*** Opening Passage for review ***
Tensok sits back watching the whole scene unfold, quite amused. This little alliance was shorter lived than he thought. He finnishes his ale, then quietly slips out while those two have their quarral.


----------



## Albedo (Sep 2, 2005)

Albedo strikes Rose back, sending her flying to the floor. "You know, I actually had considered such things before I left. But I refuse to be a tool. It is my job to determine whether or not your "high and mighty" Jo'karr is using me for some act of good, or just as another method to complete his will. I do not recomend striking me again Rose. You do not know me well enough to judge. Besides, Endovior is the only one who can put any of our plans into action anyways. My job was to figure out a way to stop U-DO and I have formulated my theory. Until the time to perform the deed is here, I can do whatever I wish." With that, Albedo and his son continue their journey to find Shara, leaving a stunned Rose behind.
*** Closing Passage for review ***
*** Opening Supplied data ***
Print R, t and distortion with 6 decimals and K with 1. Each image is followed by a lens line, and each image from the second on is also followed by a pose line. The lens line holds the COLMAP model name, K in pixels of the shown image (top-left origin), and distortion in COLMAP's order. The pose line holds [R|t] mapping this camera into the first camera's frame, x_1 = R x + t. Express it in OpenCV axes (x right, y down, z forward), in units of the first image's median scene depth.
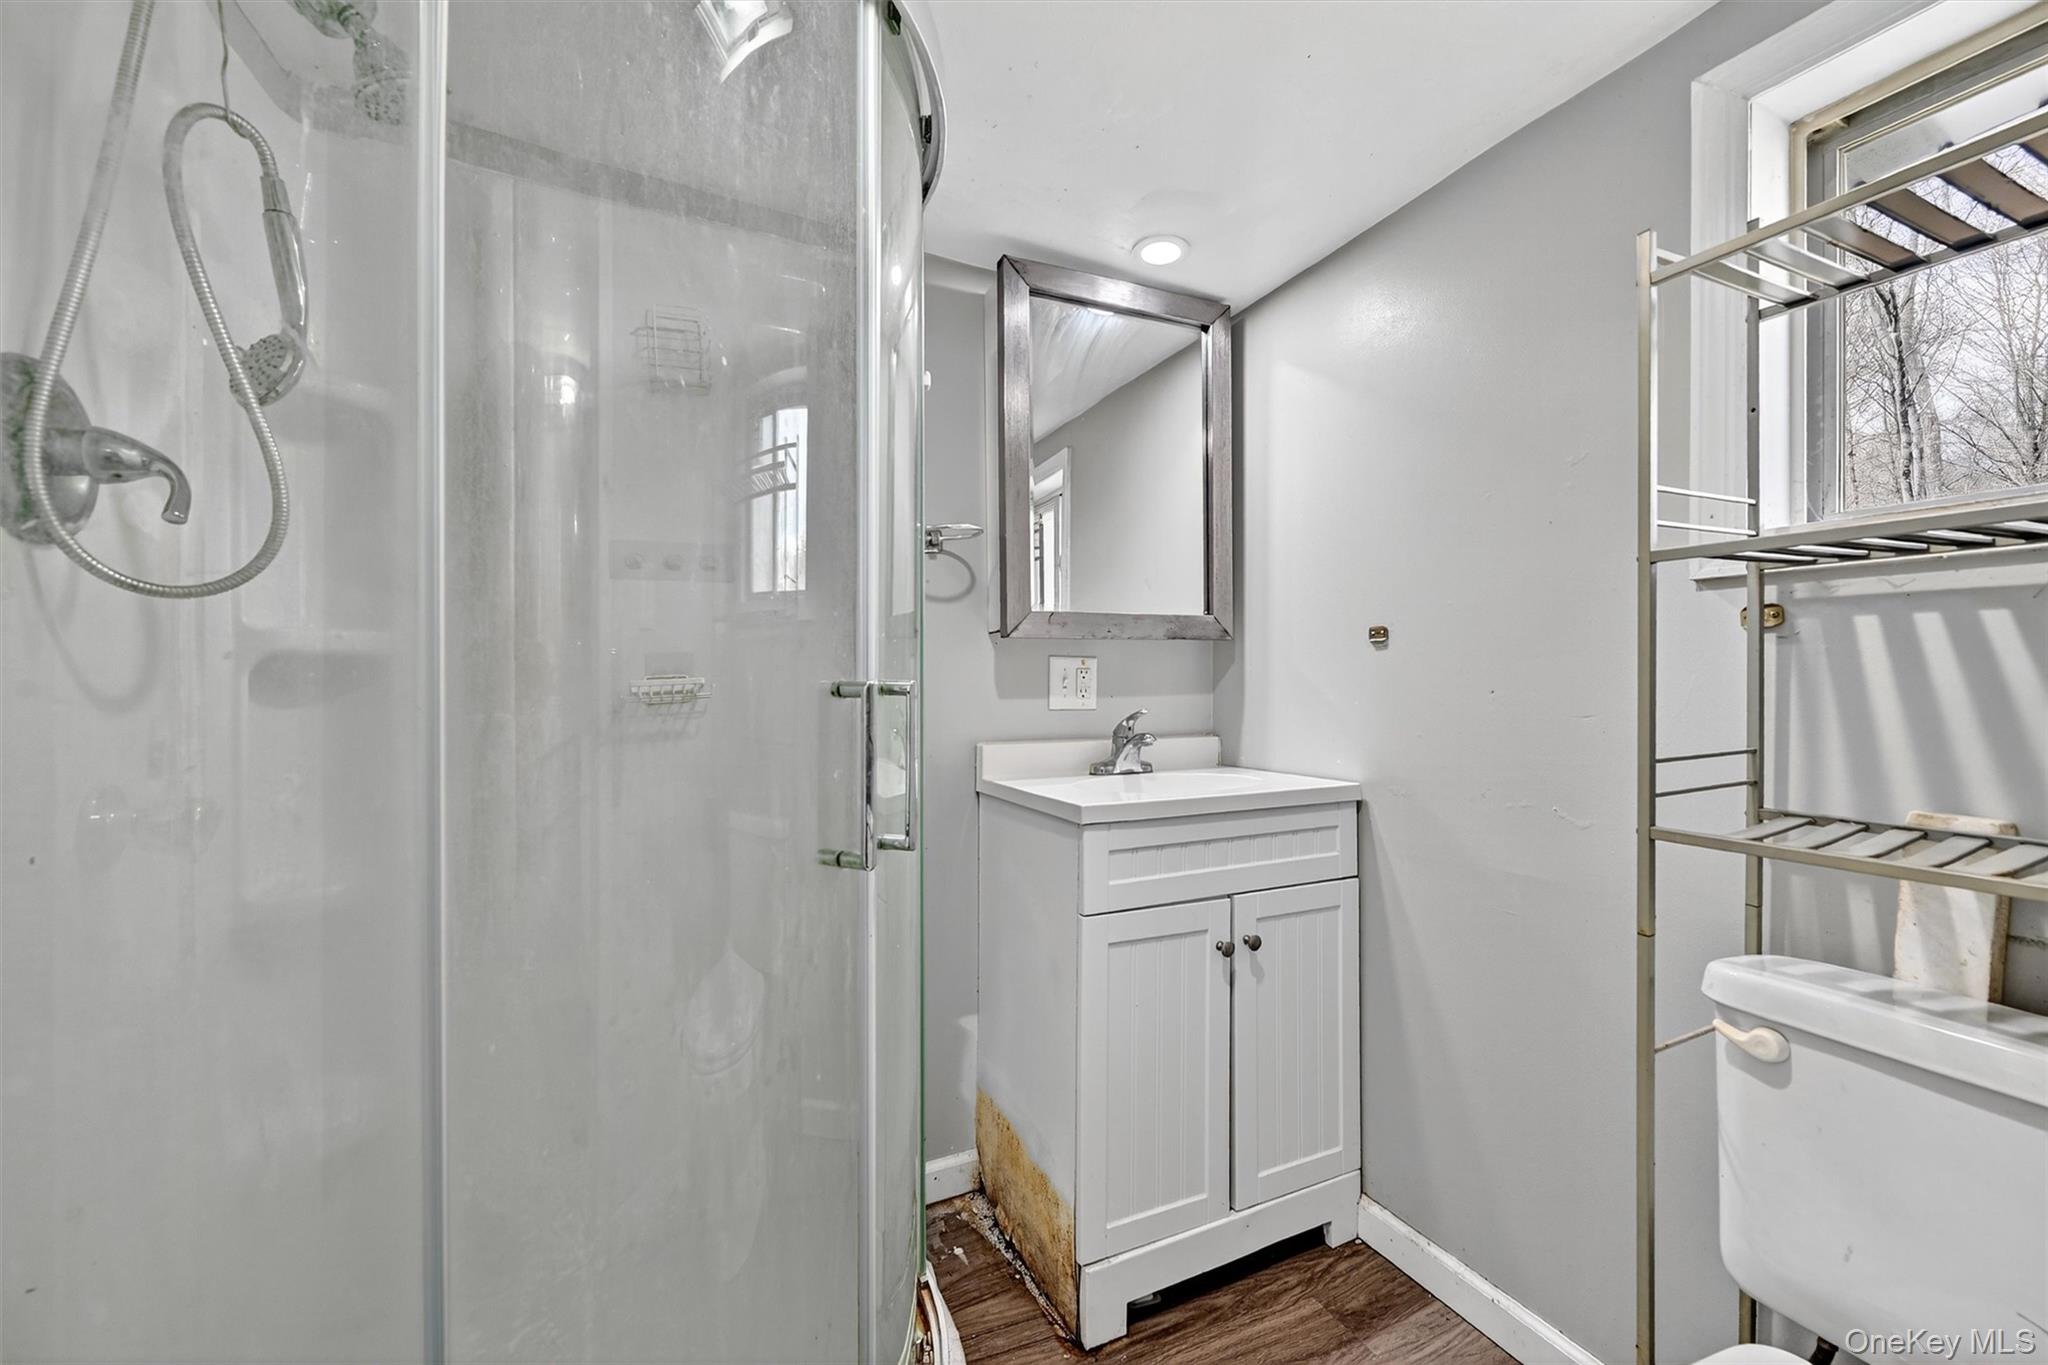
lens RADIAL K [[806.5, 0, 1029.9], [0, 806.5, 694.8], [0, 0, 1]] dist [-0.001312, -0.000075]
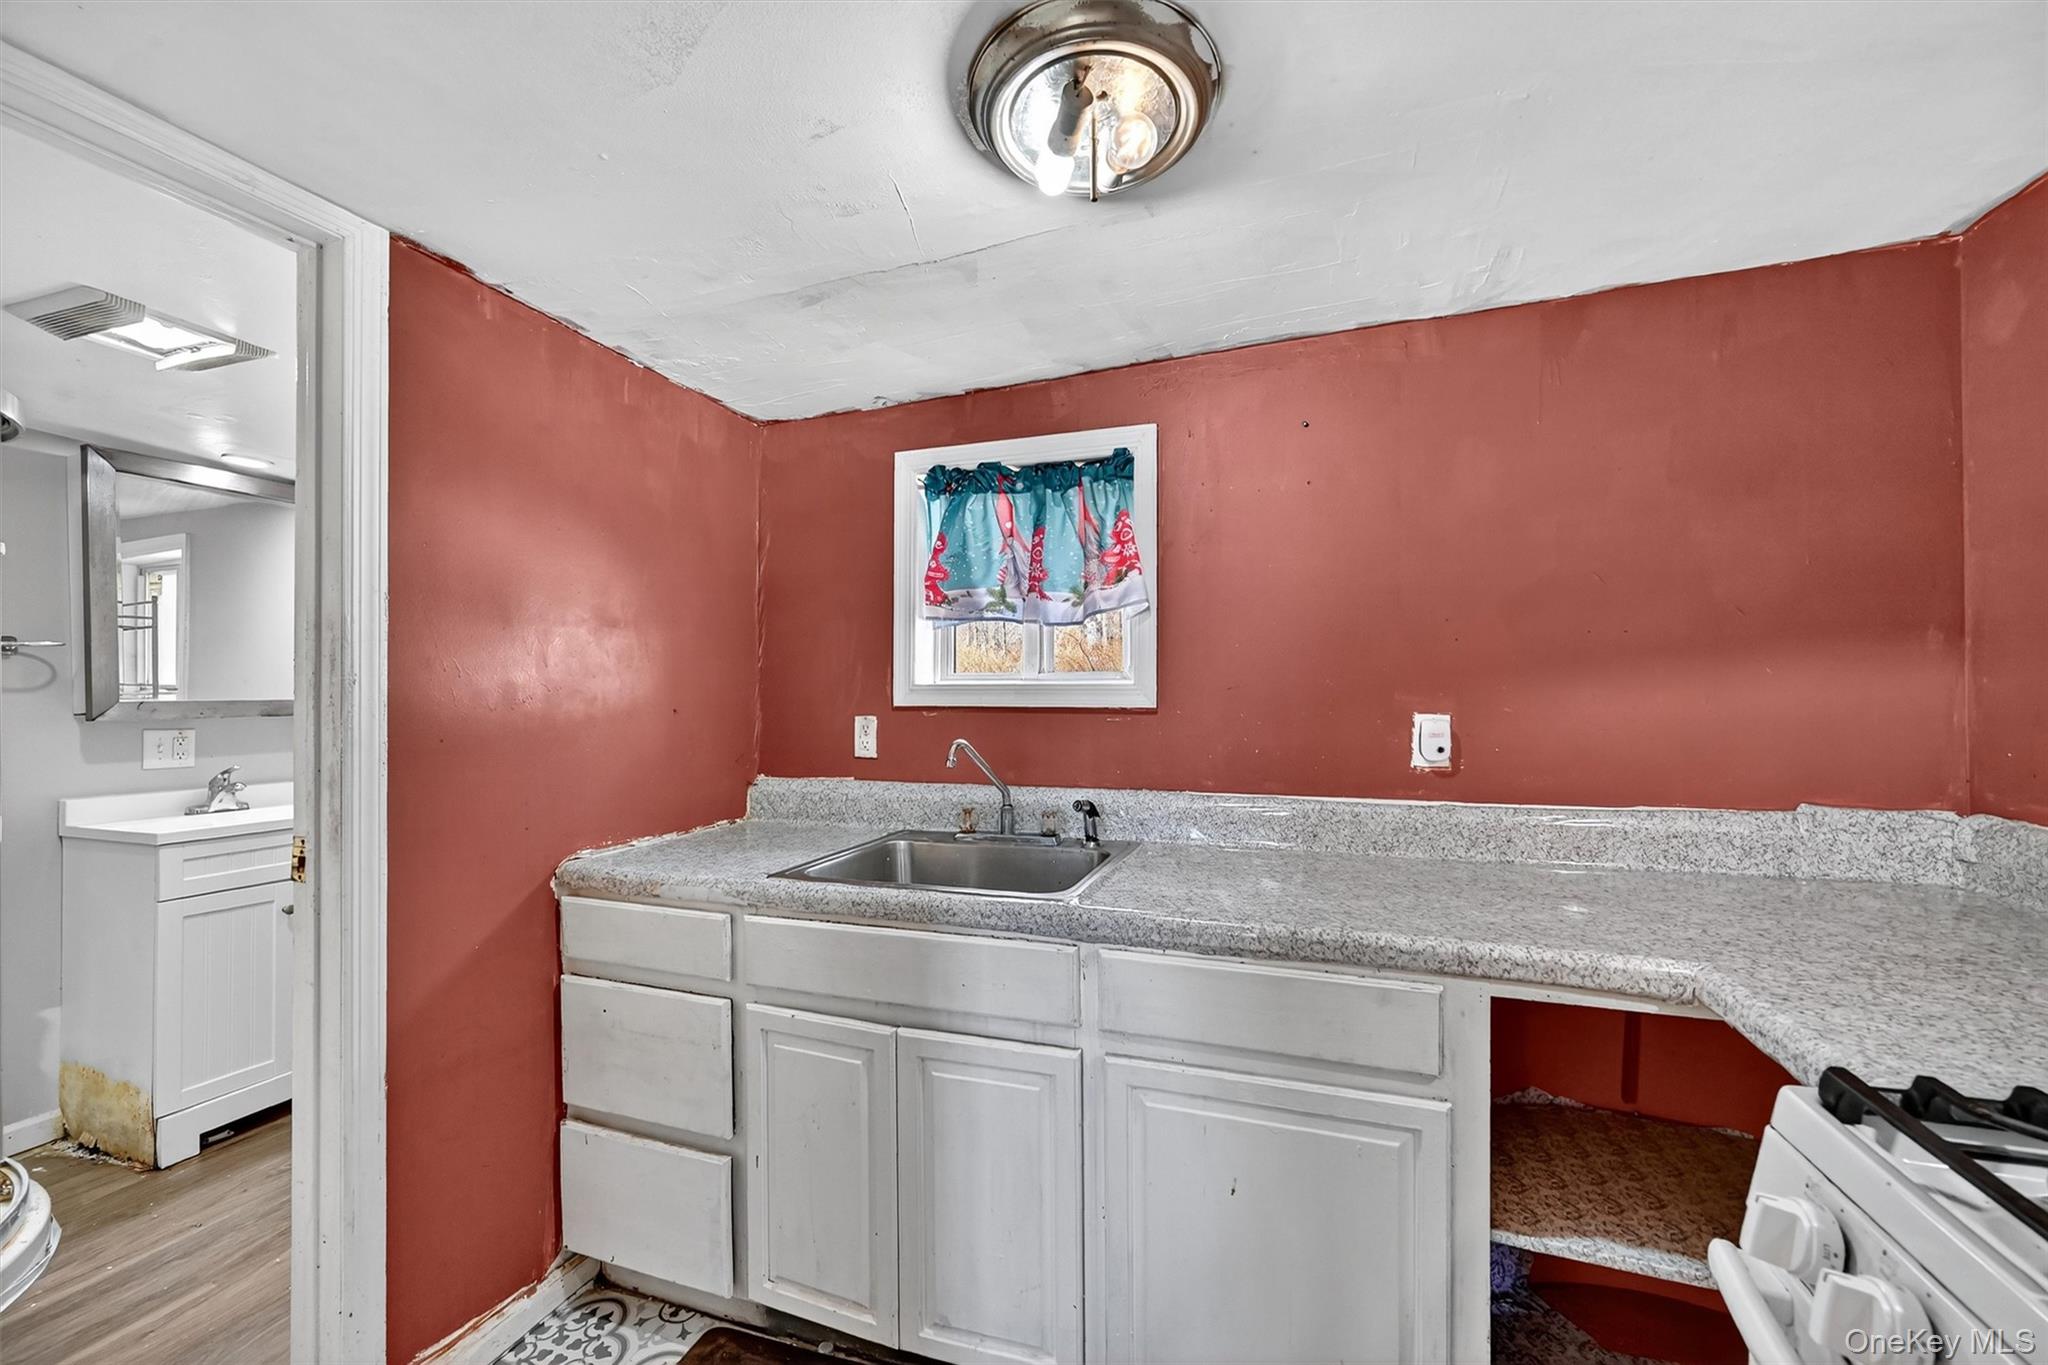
*** Closing Supplied data ***
Questions:
1 > According to the roleplay scene, who is the only one who can put any of the plans into action?
2 > Extend the roleplay scene onward from its last sentence.
The material is not needed here.

Task results:
1 > Endovior.

2 >
----------



## Jochannan (Sep 2, 2005)

_Rose stands.  The hatred radiating off of her is palpable, tangible.  

"He's as bad as U-Do!  If I didn't have orders to work with him..."  The motions she makes with her fists clearly illustrates her intent.  She wipes the blood off her lip.  

"Its no wonder, he knows nothing of the divine, of their power and presence.  He has never known, none of you do.  We Angels, we live with them, we worship them in their presence, we know them, and we have never dissobeyed them."

She turns to Endovior.

"You, my lord, you are the only hope we have.  For the blasphemers and heretics will never be able to accomplish anything.  I stand with you, m'lord."

She bows in reverence._


----------



## Jochannan (Sep 2, 2005)

_Rose departs the company of the alliance.  When outside the palace, she clicks a button on her arm armor and the seven rings descend from the sky and emit a flash of light.  She dissapears, and the rings ascend to the doubtlessly waiting battleship in the sky.  

On board the 'Grace', the council of Archangels meets.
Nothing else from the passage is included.